I don’t mind it when the time limits are short (Minit, time-loop games like Ghost Trick, Outer Wilds, or The Sexy Brutale, etc), but longer time limits like in Unsighted stress me out (I ended up playing that game with the timers turned off). Part of it is the amount of progress I stand to lose (and consequently, how free I feel to experiment and explore), but also with longer time limits I feel like I don’t really have as much of a sense of whether I’m progressing fast enough to keep up.

I like timers as a game design element personally, but I wanted to comment because a friend of mine who made a pretty large game's personal advice was to not include it. According to them, no element of their game caused a bigger backlash and made people more upset than having a full-game time limit - even if it wasn't really that strong and people could go back and treat it more like a level timer. I think it's a psychological thing - a long-term timer makes people paranoid, that they're always wasting time that they'll never get back, and it's especially bothersome to them if a game is difficult or something like that.

*GIVEN DATA*:
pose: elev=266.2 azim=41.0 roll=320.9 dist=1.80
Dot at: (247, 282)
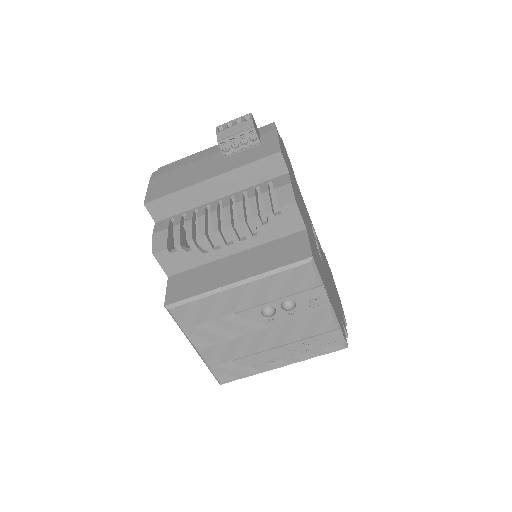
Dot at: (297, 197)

*TO DO*:
[a] Rewrite the part of the comments on game time limits that opens with the words containing "I like timers" and closes with "something like that.", putting "anxious" in place of "paranoid".
[b] For each statement, say whether the comments on game time limits agree with it, answering yes or no and quoting the deciding words. (i) The first commenter played Unsighted with its timers turned off. (ii) The friend who made a large game advised including a full-game time limit. (iii) The first commenter is bothered by short time limits like those in Minit.
[c] Write the next part of the comments on game time limits, picking up after their final sentence.

*EXERCISE RESPONSES*:
[a]
I like timers as a game design element personally, but I wanted to comment because a friend of mine who made a pretty large game's personal advice was to not include it. According to them, no element of their game caused a bigger backlash and made people more upset than having a full-game time limit - even if it wasn't really that strong and people could go back and treat it more like a level timer. I think it's a psychological thing - a long-term timer makes people anxious, that they're always wasting time that they'll never get back, and it's especially bothersome to them if a game is difficult or something like that.

[b]
(i) Yes: "I ended up playing that game with the timers turned off"
(ii) No: "a friend of mine who made a pretty large game's personal advice was to not include it"
(iii) No: "I don’t mind it when the time limits are short"

[c]
So I'd say that personally, I don't mind a timer and I think they're a very interesting element of a design tool kit to use when necessary, but my friend who actually made a timer game says that they'll probably make your game somewhat less popular. Anyway I just wanted to chime in since they brought it up

Ahh, that's a bummer to hear about your friend, but not surprising at all. I think there are some game mechanics that are naturally off-putting to some players... but I'm glad they tried experimenting with it! I think trying to always catch mass appeal can really hamper you from trying anything risky or new, and it'd be a bummer if we only made very generally appealing games... still, it's not an easy decision to make. Thanks for your thoughts!

It depends entirely on how much time you're given. I deal enough with deadlines in my job that I don't like dealing with a time crunch in a game that I'm investing time in. Stardew Valley felt unplayable for me, one of which being the passage of time.

If it's a time loop situation, that's fine.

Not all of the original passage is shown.